Chuck et Becky sont les propriétaires du magasin, et contrairement aux idées répandues par les discours politiques, ces petits commerçants ne rejettent pas l’idée de payer des taxes et sont même entièrement convaincus par la vision démocrate de l’économie américaine. Les deux se disent contents de la réélection d’Obama mais une question les fait sourire encore plus.

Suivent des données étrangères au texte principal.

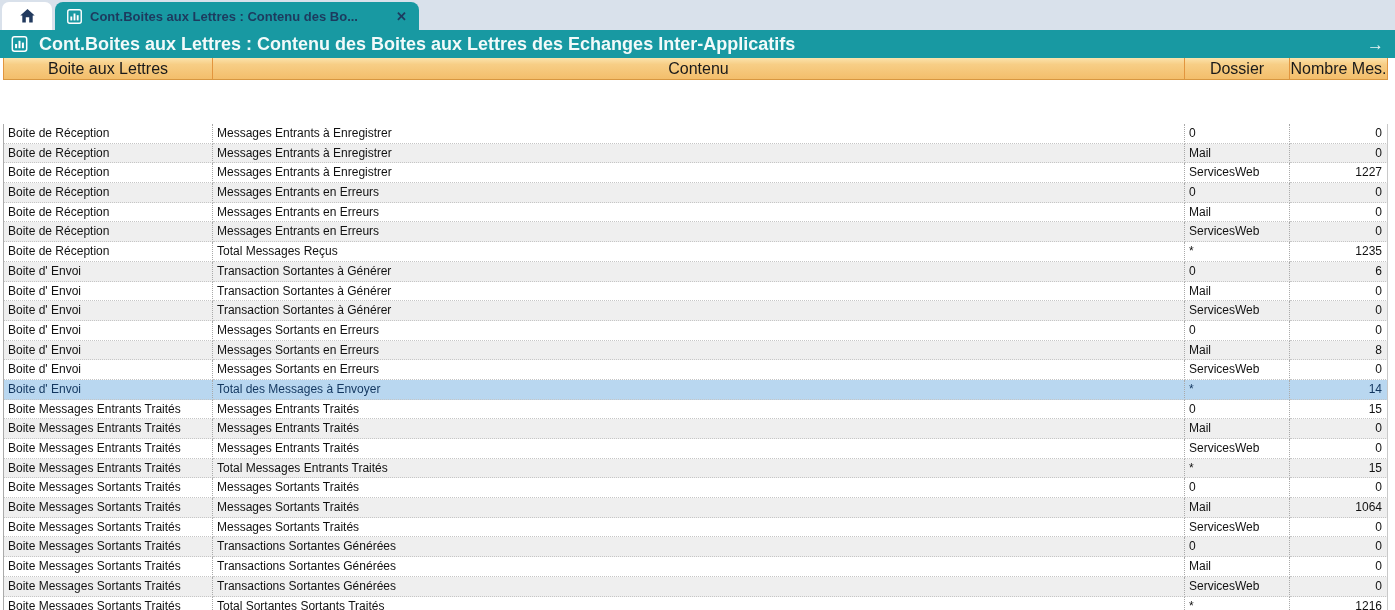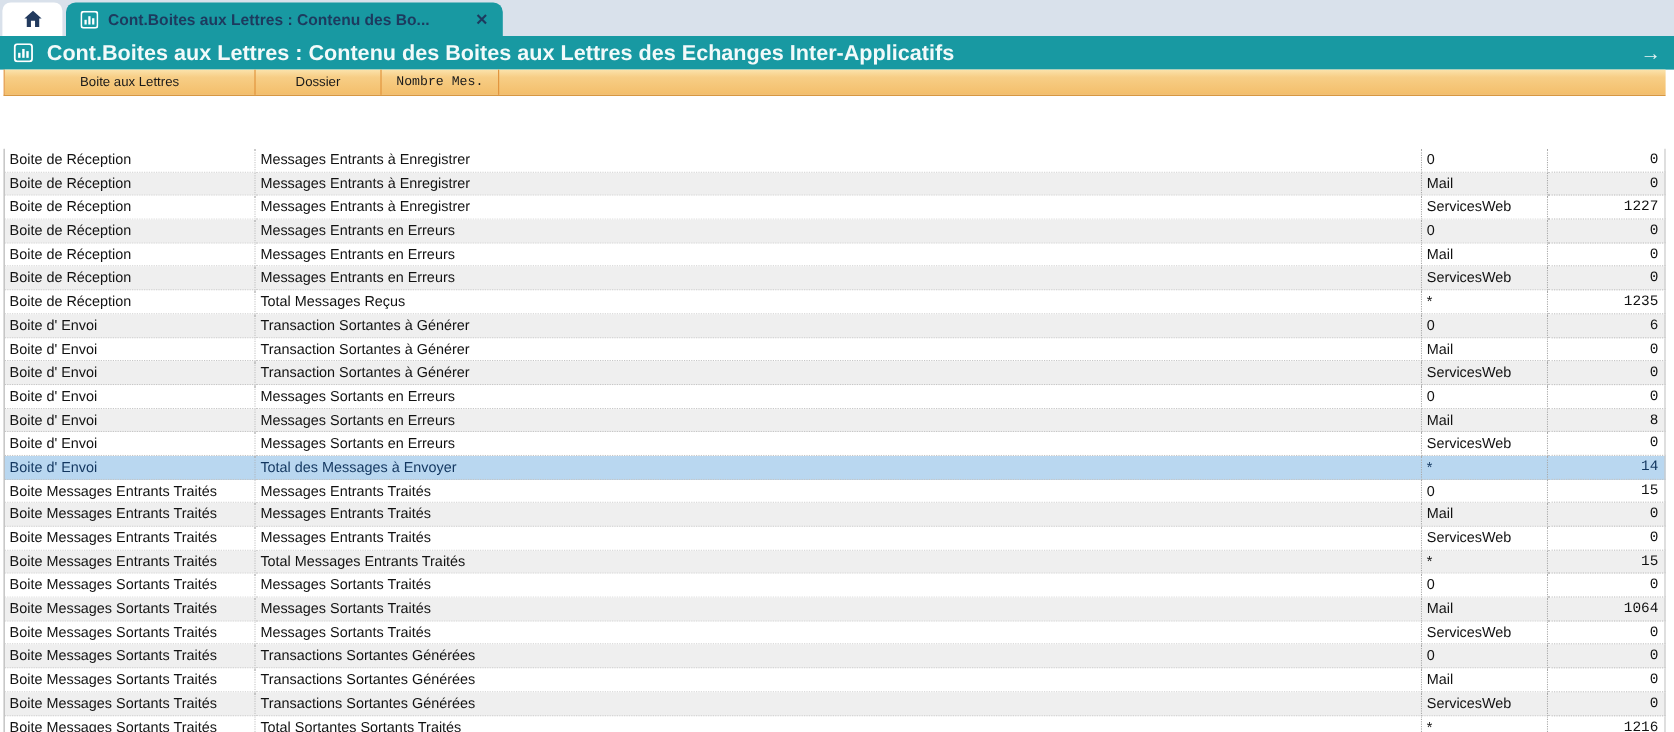--- a/index.html
+++ b/index.html
@@ -53,25 +53,25 @@
   
   .grid { margin-left:3px; width:1385px; }
   .thead {
     display:flex; height:22px; width:1385px;
     background:linear-gradient(180deg,#fbe3ac 0%,#f7ce86 30%,#f3be6b 100%);
     border-left:1px solid #e2953e;
     border-bottom:1px solid #d79741;
   }
   .th {
     display:flex; align-items:center; justify-content:center;
-    font-size:11px; color:#1a1a1a;
+    font-size:16px; color:#1a1a1a;
     border-right:1px solid #e2953e;
     cursor:pointer; white-space:nowrap; overflow:hidden;
   }
-  .w0 { width:209px; } .w1 { width:972px; } .w2 { width:105px; } .w3 { width:98px;font-family:Liberation Mono, monospace; }
+  .w0 { width:209px; } .w1 { width:972px; } .w2 { width:105px; } .w3 { width:98px; }
 
   .tbody {
     width:1385px; border-left:1px solid #ababab;margin-top:44px;
   }
   .tr { display:flex; height:19.69px; background:#ffffff; cursor:default; }
   .tr.even { background:#efefef; }
   .tr.selected { background:#b9d7f0; }
   .tr.selected .td { color:#12365f; }
   .td {
     font-size:12px; color:#111111; line-height:18.7px;
@@ -119,20 +119,21 @@
       <rect x="10.4" y="6.6" width="2" height="5.6" fill="#ffffff"></rect>
     </svg>
   </span>
   <span class="title">Cont.Boites aux Lettres : Contenu des Boites aux Lettres des Echanges Inter-Applicatifs</span>
   <span class="arrow">→</span>
 </div>
 
 <div class="grid">
   <div class="thead">
     <div class="th w0">Boite aux Lettres</div>
+    <div class="th w1">Contenu</div>
     <div class="th w2">Dossier</div>
     <div class="th w3">Nombre Mes.</div>
   </div>
   <div class="tbody" id="tbody">
       <div class="tr">
     <div class="td c0 w0">Boite de Réception</div>
     <div class="td c1 w1">Messages Entrants à Enregistrer</div>
     <div class="td c2 w2">0</div>
     <div class="td c3 w3">0</div>
   </div>

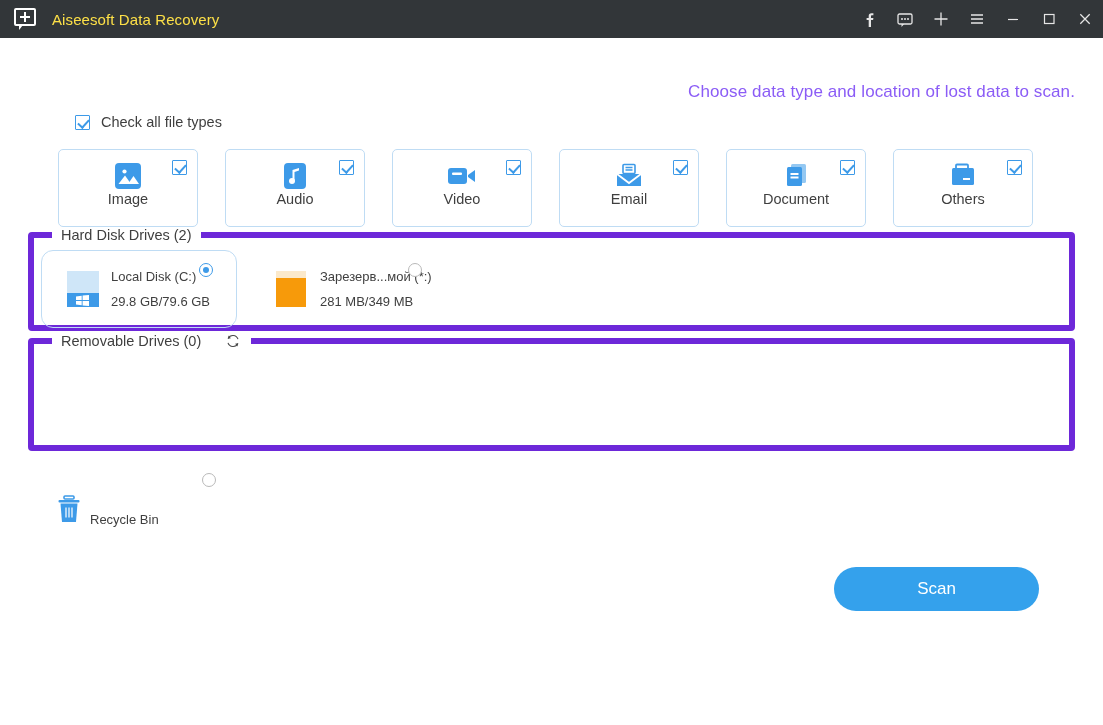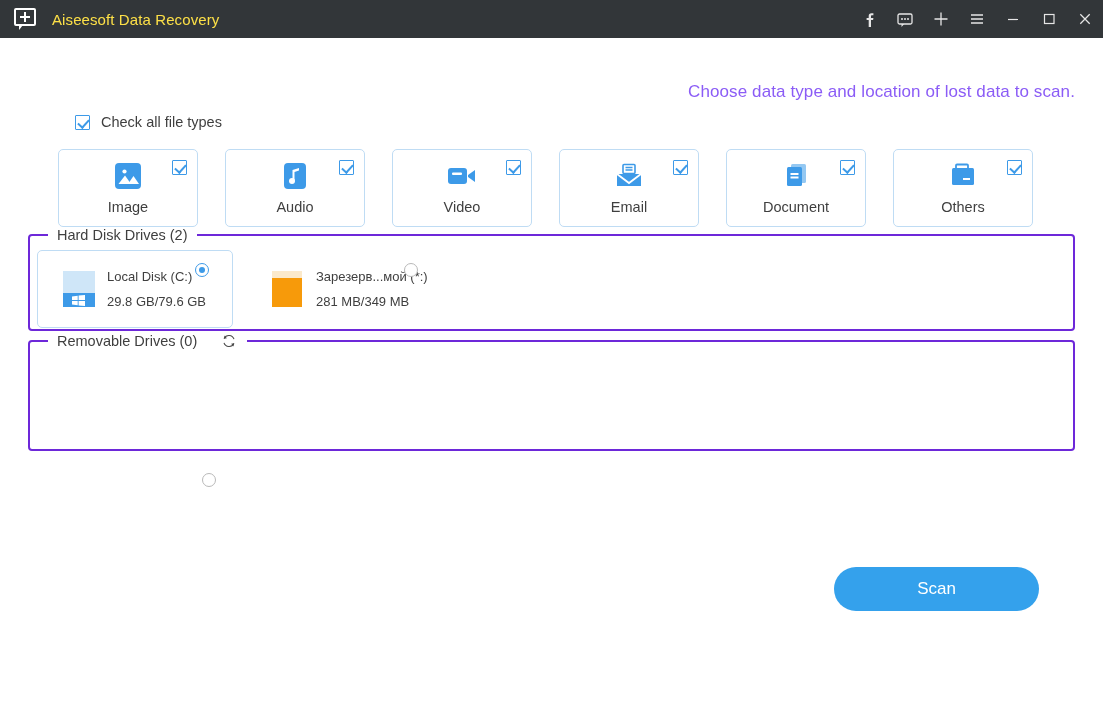--- a/index.html
+++ b/index.html
@@ -118,28 +118,28 @@
     align-items: center;
     justify-content: flex-start;
     padding-top: 11px;
   }
   .type-card .cbx { position: absolute; right: 10px; top: 10px; }
   .type-icon {
     width: 30px; height: 30px;
     display: flex; align-items: center; justify-content: center;
   }
   .type-label {
-    margin-top: 8px;
+    margin-top: 0;
     font-size: 14.5px;
     color: #3f3f3f;
   }
 
   
   fieldset.group {
-    border: 2px solid #6d28d9;
+    border: 6px solid #6d28d9;
     border-radius: 4px;
     margin: 0;
     padding: 0;
   }
   fieldset.group > legend {
     font-size: 14.5px;
     color: #3f3f3f;
     padding: 0 9px;
     margin-left: 18px;
     display: flex;
@@ -151,21 +151,21 @@
 
   .drives {
     display: flex;
     align-items: flex-start;
     padding: 7px 0 0 7px;
     gap: 13px;
   }
   .drive {
     width: 196px; height: 78px;
     border: 1px solid transparent;
-    border-radius: 5px;
+    border-radius: 12px;
     position: relative;
     display: flex;
     align-items: center;
     padding-left: 25px;
   }
   .drive.selected { border-color: #bfdcf4; }
   .drive .radio { position: absolute; right: 23px; top: 12px; }
 
   .radio {
     width: 14px; height: 14px;
@@ -442,20 +442,31 @@
           <path d="M4 10.8 A5.4 5.4 0 0 0 13.9 11.6" fill="none" stroke="currentColor" stroke-width="1.1"></path>
           <path d="M4.6 3.4 L3.8 6.7 L6.9 6.3 Z" fill="currentColor"></path>
           <path d="M13.4 14.6 L14.2 11.3 L11.1 11.7 Z" fill="currentColor"></path>
         </svg>
       </span>
     </legend>
   </fieldset>
 
   <div class="recycle">
     <span class="radio"></span>
+    <span class="rb-row">
+      <span>
+        <svg width="26" height="30" viewBox="0 0 26 30">
+          <rect x="8" y="1" width="10" height="3" rx="1" fill="none" stroke="#3d9ae8" stroke-width="1.6"></rect>
+          <rect x="2.5" y="5" width="21" height="2.4" rx="1" fill="#3d9ae8"></rect>
+          <path d="M4.5 8.5 L21.5 8.5 L20 27 L6 27 Z" fill="#3d9ae8"></path>
+          <path d="M10 12.5v10M13 12.5v10M16 12.5v10" stroke="#fff" stroke-width="1.2"></path>
+        </svg>
+      </span>
+      <span class="rb-label">Recycle Bin</span>
+    </span>
   </div>
 
   <div class="footer-area">
     <div class="scan-wrap">
       <button class="scan-btn">Scan</button>
     </div>
   </div>
 
 </div>
 

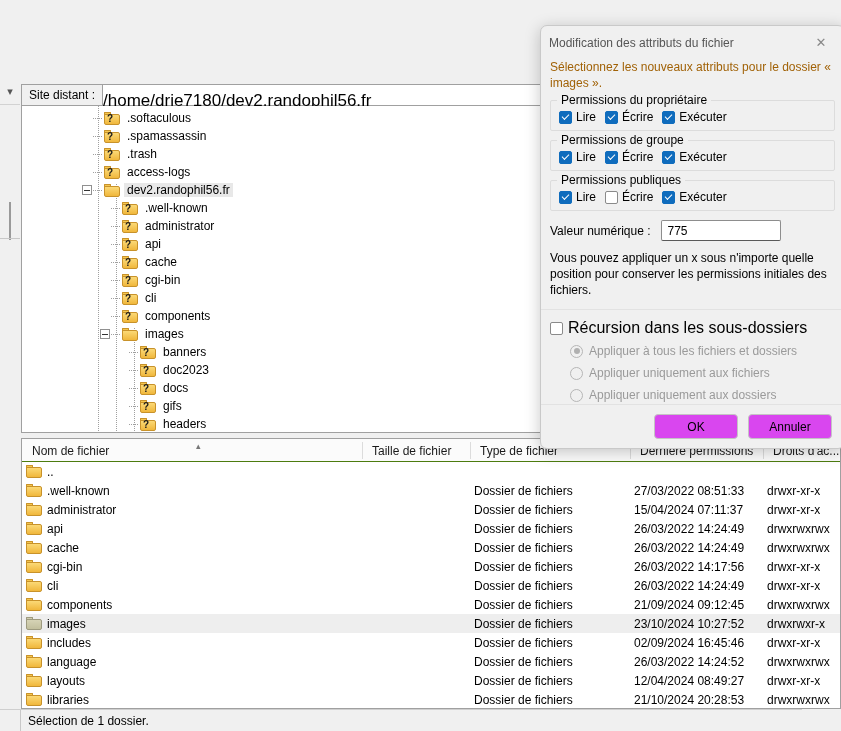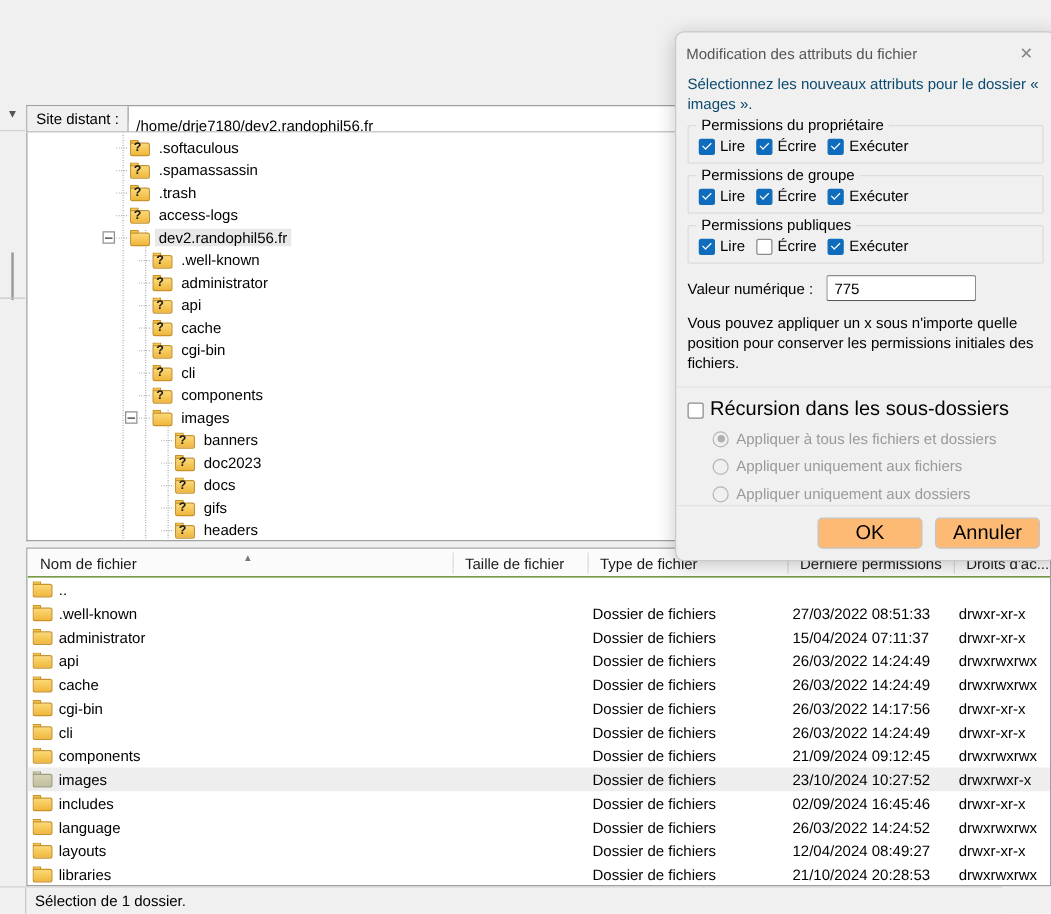--- a/index.html
+++ b/index.html
@@ -38,22 +38,22 @@
   .site-bar {
     position: absolute; left: 21px; top: 84px; width: 820px; height: 22px;
     background: #ffffff; border: 1px solid #a0a0a0; display: flex; align-items: stretch;
   }
   .site-label {
     padding: 0 7px; display:flex; align-items:center;
     background: #f0f0f0; border-right: 1px solid #a0a0a0;
     font-size: 12px; color:#000; white-space:nowrap;
   }
   .site-path {
-    flex: 1; display:flex; align-items:center; padding-left: 6px;
-    background:#ffffff; font-size: 12px; color:#000;margin-top:12px;
+    flex: 1; display:flex; align-items:center; 
+    background:#ffffff; font-size: 17px; color:#000;margin-top:12px;
   }
 
   
   .tree-panel {
     position: absolute; left: 21px; top: 106px; width: 820px; height: 327px;
     background: #ffffff; border-left: 1px solid #a0a0a0; border-right:1px solid #a0a0a0;
     border-bottom: 1px solid #a0a0a0;
     overflow: hidden;
   }
   .tree-row {
@@ -144,21 +144,21 @@
   .dlg-title {
     position:relative; height: 33px; display:flex; align-items:center;
     padding-left: 8px; font-size: 12px; color:#555;
   }
   .dlg-close {
     position:absolute; right: 0px; top: 0px; width: 46px; height: 33px;
     display:flex; align-items:center; justify-content:center;
     color:#888; font-size:13px;
   }
   .dlg-body { padding: 0 9px; }
-  .dlg-intro { font-size:12px; line-height:16px; color:#0c4a6e; margin-bottom: 9px; }
+  .dlg-intro { font-size:12px; line-height:16px; color:#a16207; margin-bottom: 9px; }
 
   .gbox {
     position:relative; border:1px solid #dcdcdc; border-radius:2px;
     margin-bottom: 9px; padding: 9px 8px 6px 8px;
   }
   .gbox-legend {
     position:absolute; top:-8px; left:6px; background:#f0f0f0; padding:0 4px;
     font-size:12px; color:#000;
   }
   .chk-row { display:flex; align-items:center; gap: 9px; }
@@ -193,21 +193,21 @@
   }
   .radio.on::after { content:""; width:6px; height:6px; border-radius:50%; background:#b0b0b0; }
 
   .dlg-footer {
     position:absolute; left:0; right:0; bottom:0; height: 44px;
     border-top:1px solid #e2e2e2;
     display:flex; align-items:center; justify-content:flex-end; gap:10px; padding-right:12px;
   }
   .btn {
     min-width: 84px; height: 25px; border:1px solid #c4c4c4; border-radius:4px;
-    background:#fdba74; font-size:16px; color:#000;
+    background:#d946ef; font-size:12px; color:#000;
     display:flex; align-items:center; justify-content:center;
   }
 </style>
 </head>
 <body>
 
 <div id="root">
 
   <div class="left-strip">
     <div class="chev-btn">▾</div>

Alors que certains États ont voté sur la légalisation du cannabis médical, le Maine a approuvé par référendum le mariage homosexuel, ce qui a permis à Chuck d’avoir une bonne nouvelle en début de journée : « Deux de mes employées sont lesbiennes et ce matin elles m’ont demandé si elles pouvaient avoir un congé en fin d’année, je pense que ça présage quelque chose de bon et je suis vraiment heureux pour elle ».
Sa large moustache blanche dissimule mal son émotion et c’est sur cette note positive que Chuck ferme la boutique, laissant l’impression que malgré le désaveu général de la politique fédérale, certains habitants ont réussi à trouver dans les enjeux locaux un vrai intérêt personnel.